As for anything requiring the use of Kaitai, the honest answer is no nothing technically requires its use. I've spent several years working with binary files whose structure is intended to be a black-box / walled-garden type thing and therefore require reverse engineering in order to understand. I'm absolutely not the world's greatest coder, but I'm not exactly a slouch either and speaking from that experience it's a real pain in the ass to not only reverse a binary format but also then document it and then also have to write a usable parser for it. Someone put a lot of time, effort, and energy into the underlying... whatever powers Kaitai (black magic maybe?) so that if you write a specification using it you end up with a single file that's not only self-documenting but will also generate a fully functional, fully commented and documented reader / writer in your choice of 11 different programming languages.

The reason that I personally suggested Kaitai is because the learning curve isn't particularly steep and because whoever is writing it seems to have both the financial and coding resources to maintain and expand it. Case in point, I believe that there are not only several open source reverse-enginering-centric projects that rely on it, but I know there are plugins for it for both IDA Pro and Binary Ninja which means there's probably one for Ghidra as well. I didn't realize when I made the suggestion that your purpose in creating ImHex was learning how to write a lexer, parser and evaluator. I figured that you'd also run up against the total lack of really good hex editors for RE work and decided to do something about it. It seemed like a bit much to ask you to not only develop, maintain, and continually expand ImHex only to then pile on top of that demanding that you also carry the burden of doing the same for a whole parser language.

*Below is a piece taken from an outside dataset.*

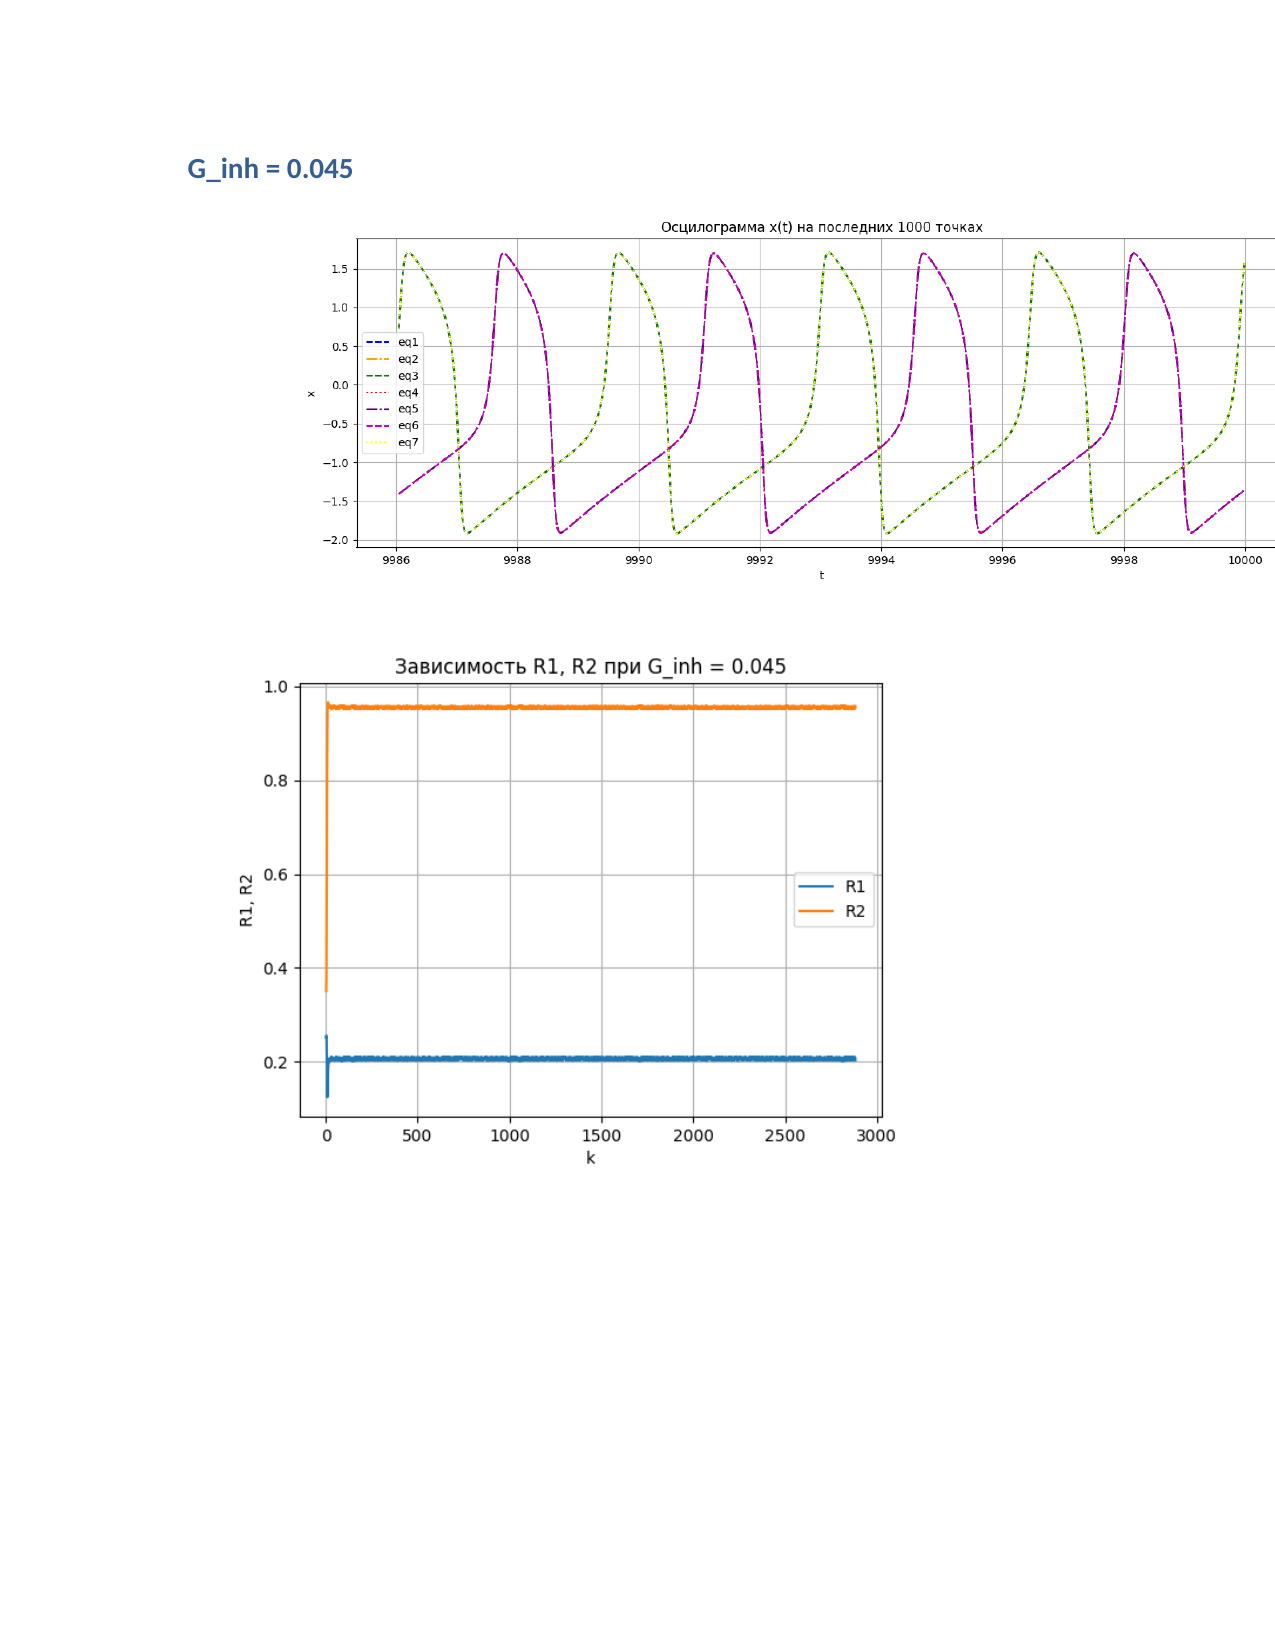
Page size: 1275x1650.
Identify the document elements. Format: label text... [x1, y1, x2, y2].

The nice thing, however, about being the project's author is that you and you alone dictate the project's course. Like I said previously, we might have suggestions but at the end of the day we're here to help however you decide you want or need us to. 🙂

WerWolv commented 3 years ago

So, despite everything I've been rewriting the entire parser and AST in the past week. Currently implemented again are variable placement, structs and unions with simple data types (no pointers or arrays yet) and enums. However, one of the advancements I've made now is that we have proper expression parsing now as the original request here asked for :)

WerWolv commented 3 years ago

We're almost there again with the language where I left off before :)

Major missing things right now: Nothing!

Besides those everything works again but this time with a parser and evaluator that is SO MUCH nicer to use, easier to expand upon and has SO MUCH less code duplication. Like seriously, the parser went from 663 lines to 350 lines and the evaluator went from 428 lines to 185. It will get a little bit more once I'm done adding everything back but still nowhere close to where it was before.

WerWolv commented 3 years ago

So, with the latest few commits to the parser_rewrite branch, I finally added back all the features that were there previously with the addition of proper mathematical expressions (like this issue requested originally) and proper rvalues (allowing you to access nested variables like structA.structB.x) :) I'll close this issue when merging the branch into master

blark commented 7 months ago

Hey @WerWolv first off thanks for making ImHex, it's great. I came here to check if you'd considered Kaitai support and I got my answer. I appreciate your perspective.

There are many pre-existing formats in Kaitai format, would doing some sort of translation from that format to ImHex's native pattern language be something that you'd consider? Having the ability to tap into a library of pre-existing format specifications would be useful.

However, I supposed I'm free to go write my own plugin so I should probably shut up and get coding if I am really interested in that eh? Heh.

WerWolv commented 7 months ago

@blark If you'd like to do that, absolutely! The only requirement I really have is that ImHex doesn't contain more than one format internally. Everything should ultimately go through the pattern language.

There is a script on the ImHex-Patterns repo that tries to do exactly what you're asking but it's not done yet in any way. It's python if you want to expand on that.